Alzheimer-Erkrankung

Erkennen der Symptome und Bewältigung einer Diagnose

Die Alzheimer-Krankheit ist eine der gruseligsten Möglichkeiten, mit der viele von uns konfrontiert werden, wenn wir älter werden. Der Verdacht, dass Sie oder eine geliebte Person Anzeichen von Alzheimer aufweisen, kann eine beängstigende und anstrengende Erfahrung sein. Nur weil Sie Dinge vergessen, bedeutet das nicht unbedingt, dass Sie an Alzheimer leiden. Selbst wenn Ihre schlimmsten Ängste wahrgenommen werden, je früher Sie diagnostiziert werden und Hilfe suchen, desto höher sind Ihre Chancen, das Auftreten schwächerer Symptome zu verzögern, Ihre Unabhängigkeit zu verlängern und Ihre Lebensqualität zu maximieren.

Was ist die Alzheimer-Krankheit?

Alzheimer-Krankheit ist die häufigste Form von Demenz, eine Hirnstörung, die das tägliche Leben durch Gedächtnisverlust und kognitive Veränderungen beeinflusst. Obwohl nicht jeder Gedächtnisverlust auf die Alzheimer-Krankheit hinweist, hat jeder zehnte über 65-Jährige und über die Hälfte der über 85-Jährigen die Alzheimer-Krankheit.

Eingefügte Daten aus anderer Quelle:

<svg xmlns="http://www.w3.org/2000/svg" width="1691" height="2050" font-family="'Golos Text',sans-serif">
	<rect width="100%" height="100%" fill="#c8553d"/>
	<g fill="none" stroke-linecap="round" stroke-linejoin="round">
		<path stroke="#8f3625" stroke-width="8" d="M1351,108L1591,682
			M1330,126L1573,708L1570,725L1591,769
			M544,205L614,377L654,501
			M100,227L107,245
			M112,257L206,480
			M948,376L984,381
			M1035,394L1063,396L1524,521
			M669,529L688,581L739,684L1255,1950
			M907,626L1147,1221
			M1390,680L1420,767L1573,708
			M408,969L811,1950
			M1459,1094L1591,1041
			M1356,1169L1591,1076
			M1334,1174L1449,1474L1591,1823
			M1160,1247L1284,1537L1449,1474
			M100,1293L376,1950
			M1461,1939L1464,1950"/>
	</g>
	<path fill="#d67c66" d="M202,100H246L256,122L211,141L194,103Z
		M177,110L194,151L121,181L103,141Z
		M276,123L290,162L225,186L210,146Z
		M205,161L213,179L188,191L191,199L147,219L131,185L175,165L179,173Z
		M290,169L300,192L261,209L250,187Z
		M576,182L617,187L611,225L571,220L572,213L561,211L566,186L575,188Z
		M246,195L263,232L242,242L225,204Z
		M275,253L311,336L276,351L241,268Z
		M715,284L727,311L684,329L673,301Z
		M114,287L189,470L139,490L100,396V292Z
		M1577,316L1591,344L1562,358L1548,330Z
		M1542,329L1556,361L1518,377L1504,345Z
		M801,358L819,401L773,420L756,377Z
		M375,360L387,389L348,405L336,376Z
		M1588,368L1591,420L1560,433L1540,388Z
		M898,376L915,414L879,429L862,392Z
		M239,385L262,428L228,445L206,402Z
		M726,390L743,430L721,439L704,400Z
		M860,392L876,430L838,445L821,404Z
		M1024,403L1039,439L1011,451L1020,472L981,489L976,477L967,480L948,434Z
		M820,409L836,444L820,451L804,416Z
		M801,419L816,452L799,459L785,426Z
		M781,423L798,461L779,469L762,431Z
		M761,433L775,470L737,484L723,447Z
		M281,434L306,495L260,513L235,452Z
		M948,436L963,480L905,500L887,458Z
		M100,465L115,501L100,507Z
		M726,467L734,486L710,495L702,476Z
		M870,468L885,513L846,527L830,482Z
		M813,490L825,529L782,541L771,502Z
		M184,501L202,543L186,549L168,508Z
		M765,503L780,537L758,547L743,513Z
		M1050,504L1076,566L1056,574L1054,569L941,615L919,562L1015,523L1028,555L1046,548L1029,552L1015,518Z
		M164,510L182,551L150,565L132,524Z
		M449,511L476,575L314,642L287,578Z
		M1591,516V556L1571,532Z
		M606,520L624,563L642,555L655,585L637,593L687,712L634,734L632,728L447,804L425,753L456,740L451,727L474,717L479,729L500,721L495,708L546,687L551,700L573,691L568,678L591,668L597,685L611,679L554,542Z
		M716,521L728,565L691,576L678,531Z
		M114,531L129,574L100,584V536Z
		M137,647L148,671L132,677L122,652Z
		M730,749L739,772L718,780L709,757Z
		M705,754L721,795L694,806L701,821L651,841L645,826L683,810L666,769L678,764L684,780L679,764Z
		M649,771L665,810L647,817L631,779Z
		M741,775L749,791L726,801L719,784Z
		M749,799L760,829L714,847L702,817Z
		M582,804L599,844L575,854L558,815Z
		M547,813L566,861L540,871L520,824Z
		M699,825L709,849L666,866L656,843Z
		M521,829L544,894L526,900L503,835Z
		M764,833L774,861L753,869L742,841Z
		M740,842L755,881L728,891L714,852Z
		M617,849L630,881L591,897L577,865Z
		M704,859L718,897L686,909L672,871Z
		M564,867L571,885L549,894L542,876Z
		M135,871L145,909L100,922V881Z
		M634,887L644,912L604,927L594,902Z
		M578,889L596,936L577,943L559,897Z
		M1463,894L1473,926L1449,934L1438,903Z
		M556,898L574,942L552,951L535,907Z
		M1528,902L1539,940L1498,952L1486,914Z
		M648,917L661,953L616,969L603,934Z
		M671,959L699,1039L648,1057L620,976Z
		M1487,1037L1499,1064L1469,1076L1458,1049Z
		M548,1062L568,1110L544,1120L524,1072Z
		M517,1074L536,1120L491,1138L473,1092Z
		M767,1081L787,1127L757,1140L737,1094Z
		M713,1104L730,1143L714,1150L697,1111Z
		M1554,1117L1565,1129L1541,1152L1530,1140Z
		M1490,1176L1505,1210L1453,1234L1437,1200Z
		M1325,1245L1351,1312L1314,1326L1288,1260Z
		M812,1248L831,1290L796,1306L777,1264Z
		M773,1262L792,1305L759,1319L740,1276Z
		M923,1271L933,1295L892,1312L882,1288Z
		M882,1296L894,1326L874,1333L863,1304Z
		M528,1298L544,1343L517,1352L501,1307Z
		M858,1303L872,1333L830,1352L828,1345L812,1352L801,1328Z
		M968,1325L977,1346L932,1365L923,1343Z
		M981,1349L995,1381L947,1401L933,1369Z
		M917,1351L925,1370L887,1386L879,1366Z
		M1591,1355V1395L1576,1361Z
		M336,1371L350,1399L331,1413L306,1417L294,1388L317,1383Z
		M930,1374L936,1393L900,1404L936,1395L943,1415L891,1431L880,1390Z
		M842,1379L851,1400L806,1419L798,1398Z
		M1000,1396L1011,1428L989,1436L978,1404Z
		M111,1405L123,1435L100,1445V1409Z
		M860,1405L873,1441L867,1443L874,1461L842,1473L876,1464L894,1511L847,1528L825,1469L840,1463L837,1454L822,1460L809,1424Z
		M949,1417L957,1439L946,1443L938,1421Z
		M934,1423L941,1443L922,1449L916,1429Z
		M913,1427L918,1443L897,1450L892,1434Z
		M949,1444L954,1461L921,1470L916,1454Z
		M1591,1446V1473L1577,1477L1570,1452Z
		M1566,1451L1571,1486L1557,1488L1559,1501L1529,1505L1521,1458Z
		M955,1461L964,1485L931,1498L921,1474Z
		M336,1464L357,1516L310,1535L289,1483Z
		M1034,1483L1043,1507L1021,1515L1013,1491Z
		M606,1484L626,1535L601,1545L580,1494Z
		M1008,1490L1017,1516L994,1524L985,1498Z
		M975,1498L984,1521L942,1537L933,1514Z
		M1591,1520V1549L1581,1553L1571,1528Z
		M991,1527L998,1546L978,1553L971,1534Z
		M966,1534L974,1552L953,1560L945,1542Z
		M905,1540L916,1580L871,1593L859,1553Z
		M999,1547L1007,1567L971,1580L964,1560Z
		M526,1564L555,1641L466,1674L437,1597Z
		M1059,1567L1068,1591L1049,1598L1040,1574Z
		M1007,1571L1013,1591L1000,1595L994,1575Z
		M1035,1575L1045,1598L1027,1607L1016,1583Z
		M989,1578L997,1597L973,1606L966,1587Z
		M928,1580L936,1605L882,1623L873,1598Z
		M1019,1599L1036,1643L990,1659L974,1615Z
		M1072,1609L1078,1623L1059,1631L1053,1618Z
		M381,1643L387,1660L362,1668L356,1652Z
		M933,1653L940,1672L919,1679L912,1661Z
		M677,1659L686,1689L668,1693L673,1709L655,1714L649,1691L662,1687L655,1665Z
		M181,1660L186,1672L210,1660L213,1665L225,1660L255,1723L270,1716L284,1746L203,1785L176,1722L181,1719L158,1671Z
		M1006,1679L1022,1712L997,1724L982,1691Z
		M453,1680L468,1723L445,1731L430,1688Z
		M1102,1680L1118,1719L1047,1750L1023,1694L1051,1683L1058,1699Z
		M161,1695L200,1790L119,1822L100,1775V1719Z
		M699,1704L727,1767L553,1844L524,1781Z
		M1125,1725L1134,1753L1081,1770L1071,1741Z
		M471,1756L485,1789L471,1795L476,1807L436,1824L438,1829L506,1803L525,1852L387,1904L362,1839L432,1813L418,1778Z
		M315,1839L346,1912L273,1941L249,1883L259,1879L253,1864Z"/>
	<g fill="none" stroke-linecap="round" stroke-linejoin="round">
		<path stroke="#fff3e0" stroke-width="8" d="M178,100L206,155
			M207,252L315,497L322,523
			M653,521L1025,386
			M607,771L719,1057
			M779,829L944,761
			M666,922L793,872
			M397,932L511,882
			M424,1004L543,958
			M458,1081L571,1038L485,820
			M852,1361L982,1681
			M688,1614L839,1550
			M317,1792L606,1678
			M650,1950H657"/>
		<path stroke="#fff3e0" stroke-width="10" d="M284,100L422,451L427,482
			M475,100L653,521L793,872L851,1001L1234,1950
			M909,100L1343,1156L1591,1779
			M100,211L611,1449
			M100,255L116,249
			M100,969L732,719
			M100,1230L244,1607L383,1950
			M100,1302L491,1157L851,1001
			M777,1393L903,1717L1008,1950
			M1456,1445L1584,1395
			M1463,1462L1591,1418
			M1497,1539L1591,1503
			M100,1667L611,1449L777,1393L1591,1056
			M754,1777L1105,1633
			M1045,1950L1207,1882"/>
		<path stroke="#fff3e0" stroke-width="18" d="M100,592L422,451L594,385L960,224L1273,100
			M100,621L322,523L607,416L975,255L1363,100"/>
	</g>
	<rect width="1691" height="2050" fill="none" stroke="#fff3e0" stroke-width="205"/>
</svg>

Die Symptome der Alzheimer-Krankheit entwickeln sich im Laufe der Zeit langsam und allmählich. Sie entwickeln sich von leichter Vergesslichkeit zu einer weit verbreiteten Hirnstörung. Wenn kritische Zellen sterben, kommt es zu einem drastischen Persönlichkeitsverlust und zum Versagen der Körpersysteme. Obwohl es noch keine Heilung für Alzheimer gibt, gibt es viele Möglichkeiten, wie Sie das Fortschreiten der Krankheit verlangsamen und ein volles Leben führen können.

Risikofaktoren für die Alzheimer-Krankheit

Während die primären Risikofaktoren für Alzheimer Alter, Familiengeschichte und Genetik sind, Es gibt andere Risikofaktoren, die Sie beeinflussen können. Die Aufrechterhaltung eines gesunden Herzens und die Vermeidung von hohem Blutdruck, Herzkrankheiten, Schlaganfall, Diabetes und hohem Cholesterinspiegel können das Alzheimer-Risiko senken. Wenn Sie auf Ihr Gewicht achten, Tabak und übermäßigen Alkoholkonsum vermeiden, sozial verbunden bleiben und sowohl Ihren Körper als auch Ihren Geist trainieren, kann dies auch Ihr Risiko senken.

Früh einsetzende Alzheimer-Krankheit Betroffen sind Patienten unter 65 Jahren. Diese relativ seltene Erkrankung tritt häufiger bei Patienten auf, deren Eltern oder Großeltern in jungen Jahren an Alzheimer erkrankt sind.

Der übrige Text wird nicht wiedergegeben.